Show Us Your Ennis.

Last night, I was dragged down to Ennis, TX to go to the Galaxy Drive-In Theatre. There was a myriad of adventures. Where do I even start? Okay, well here goes…

We get close to Ennis and it is about 8:10, movie doesn’t start until 9. I guarantee my companion that Ennis has a Wal-Mart, per her request to get snacks before we go into the drive-in. Since I do not know the exact location of said Wal-Mart, I see an exit for 45 Business and I take it. We are now on what appears to be a street in a Bosnian city full of Mexicans and Homeboys. It was not exactly the most economically sound village I’ve ever been in. So after I drive all the way down through Ennis looking for this Wal-Mart, we get back on 45 and head North, back towards the drive-in. We see the Wal-Mart and we stop, but only after my companion lets me know that she no longer wants snacks, or even mentioned that she did. I pretend like she’s right.

Wal-Mart was amazing. Both bathrooms were blocked off because of whatever, and there is a one-stall family restroom way in the back of the store. I am the next in line. A father near-by tells me that his small child is in there and he’ll be right out. 15 minutes later, Junior has flushed the toilet a total of 6 times. I knew exactly what happened: cheetohead clogged the toilet, panicked, and started flushing it more and more in hopes of it clearing itself out. Daddy is just sitting there with a dumbfounded look on his face, and even scratched his head like a monkey a time or two. It’s not rocket science as to what happened in there, doofusbrain.

Then Junior flings the door open, does a quick scan to see if anyone noticed him, and runs out of the bathroom into the store, fleeing the scene. I go in, the toilet is clogged, I figured someone had to clean it either way, and made my contribution to the next guy’s frustration.

I buy Ritz Crackers, peanut butter, and leave.

We now get the opportunity to try and figure out how exactly you get to this drive-in, since it is on the access road, and not directly adjacent to an exit from I-45. 10 minutes later we get to the gate, and traffic was a lot of fun getting in there.

Finally get inside, drive around for 10 mins. trying to park, because everyone with an SUV immediately finds a spot that fucks over everyone else’s view at a drive-in, and we wait for the movie. I need hotdogs so we head to the snack bar.

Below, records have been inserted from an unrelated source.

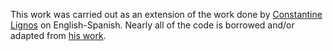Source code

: 
This work was carried out as an extension of the work done by [Constantine Lignos](http://lignos.org/) on English-Spanish. Nearly all of the code is borrowed and/or adapted from [his work](https://github.com/ConstantineLignos/Codeswitchador). 

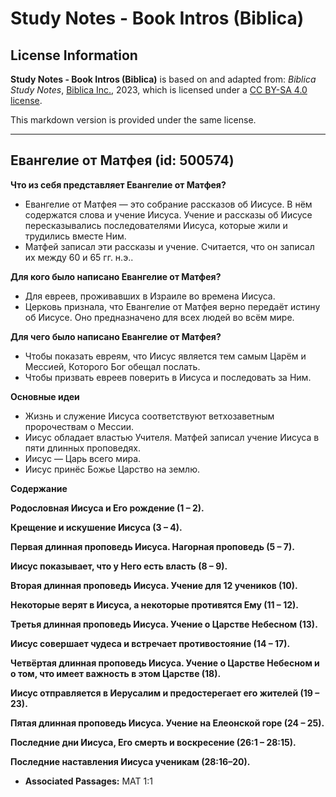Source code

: # Study Notes - Book Intros (Biblica)

## License Information

**Study Notes - Book Intros (Biblica)** is based on and adapted from: _Biblica Study Notes_, [Biblica Inc.](https://www.biblica.com/), 2023, which is licensed under a [CC BY-SA 4.0 license](https://creativecommons.org/licenses/by-sa/4.0/legalcode.en).

This markdown version is provided under the same license.



--------------------------------

## Евангелие от Матфея (id: 500574)

**Что из себя представляет Евангелие от Матфея?**

* Евангелие от Матфея — это собрание рассказов об Иисусе. В нём содержатся слова и учение Иисуса. Учение и рассказы об Иисусе пересказывались последователями Иисуса, которые жили и трудились вместе Ним.
* Матфей записал эти рассказы и учение. Считается, что он записал их между 60 и 65 гг. н.э..

**Для кого было написано Евангелие от Матфея?**

* Для евреев, проживавших в Израиле во времена Иисуса.
* Церковь признала, что Евангелие от Матфея верно передаёт истину об Иисусе. Оно предназначено для всех людей во всём мире.

**Для чего было написано Евангелие от Матфея?**

* Чтобы показать евреям, что Иисус является тем самым Царём и Мессией, Которого Бог обещал послать.
* Чтобы призвать евреев поверить в Иисуса и последовать за Ним.

**Основные идеи**

* Жизнь и служение Иисуса соответствуют ветхозаветным пророчествам о Мессии.
* Иисус обладает властью Учителя. Матфей записал учение Иисуса в пяти длинных проповедях.
* Иисус — Царь всего мира.
* Иисус принёс Божье Царство на землю.

**Содержание**

**Родословная Иисуса и Его рождение (1 – 2\).**

**Крещение и искушение Иисуса (3 – 4\).**

**Первая длинная проповедь Иисуса. Нагорная проповедь (5 – 7\).**

**Иисус показывает, что у Него есть власть (8 – 9\).**

**Вторая длинная проповедь Иисуса. Учение для 12 учеников (10\).**

**Некоторые верят в Иисуса, а некоторые противятся Ему (11 – 12\).**

**Третья длинная проповедь Иисуса. Учение о Царстве Небесном (13\).**

**Иисус совершает чудеса и встречает противостояние (14 – 17\).**

**Четвёртая длинная проповедь Иисуса. Учение о Царстве Небесном и о том, что имеет важность в этом Царстве (18\).**

**Иисус отправляется в Иерусалим и предостерегает его жителей (19 – 23\).**

**Пятая длинная проповедь Иисуса. Учение на Елеонской горе (24 – 25\).**

**Последние дни Иисуса, Его смерть и воскресение (26:1 – 28:15\).**

**Последние наставления Иисуса ученикам (28:16–20\).**

* **Associated Passages:** MAT 1:1

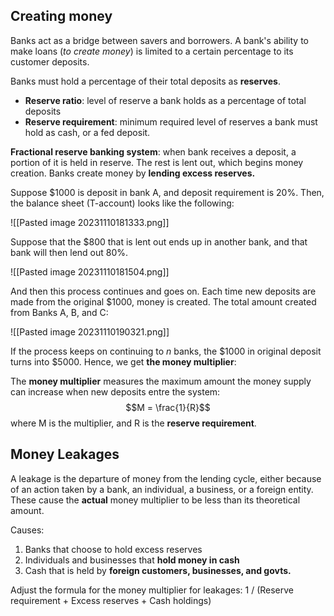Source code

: ## Creating money
Banks act as a bridge between savers and borrowers. A bank's ability to make loans (*to create money*) is limited to a certain percentage to its customer deposits.

Banks must hold a percentage of their total deposits as **reserves**.
- **Reserve ratio**: level of reserve a bank holds as a percentage of total deposits
- **Reserve requirement**: minimum required level of reserves a bank must hold as cash, or a fed deposit.

**Fractional reserve banking system**: when bank receives a deposit, a portion of it is held in reserve. The rest is lent out, which begins money creation. Banks create money by **lending excess reserves.** 

Suppose $1000 is deposit in bank A, and deposit requirement is 20%. Then, the balance sheet (T-account) looks like the following: 

![[Pasted image 20231110181333.png]]

Suppose that the $800 that is lent out ends up in another bank, and that bank will then lend out 80%.

![[Pasted image 20231110181504.png]]

 And then this process continues and goes on. Each time new deposits are made from the original $1000, money is created. The total amount created from Banks A, B, and C: 

![[Pasted image 20231110190321.png]]

If the process keeps on continuing to $n$ banks, the $1000 in original deposit turns into $5000. Hence, we get **the money multiplier**: 

The **money multiplier** measures the maximum amount the money supply can increase when new deposits entre the system:
$$M = \frac{1}{R}$$
where M is the multiplier, and R is the **reserve requirement**.

## Money Leakages
A leakage is the departure of money from the lending cycle, either because of an action taken by a bank, an individual, a business, or a foreign entity. These cause the **actual** money multiplier to be less than its theoretical amount. 

Causes: 
1. Banks that choose to hold excess reserves
2. Individuals and businesses that **hold money in cash**
3. Cash that is held by **foreign customers, businesses, and govts.**

Adjust the formula for the money multiplier for leakages: 1 / (Reserve requirement + Excess reserves + Cash holdings)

The line was intense. Many jackasses of all shapes and colors are talking about things that are very interesting, like cheating boyfriends, mom giving us grief to be home early, rednecks not wanting other rednecks to pay for their cheeseburgers. I think my brain bled a little bit out of my ears. I spent a good 30 minutes in line.

Then a great thing happened. A redneck in front of me, about 50 years old, is wearing a shirt with a bear on it, sitting on top of an outhouse. Some Jonas Brothers kid taps this dude on the shoulder and says, “I don’t understand your shirt.” I am thinking, oh shit this is gonna be real great. The redneck turns around and says, “It means ‘How Big a Boy are You?’ It’s got a bear on top of a shit house.” The kid is pretty clueless. Redneck then says, “Let me ask you somethin’… if you were takin’ a shit and bear was on the roof, would you come outside?” “I guess not.” “That’s the answer.” Then he turned back around and I was awestruck.

I grabbed 3 hotdogs and 2 hamburgers and it’s like I told those people at the snack bar: “Ahhh, buddy, only thing that can save fuckin’ Narnia is Chris Hovan, buddy.” Then I gave a big “BARRROOOOOOOOOOOOOOOOOOO” like I was yelling in a Viking horn.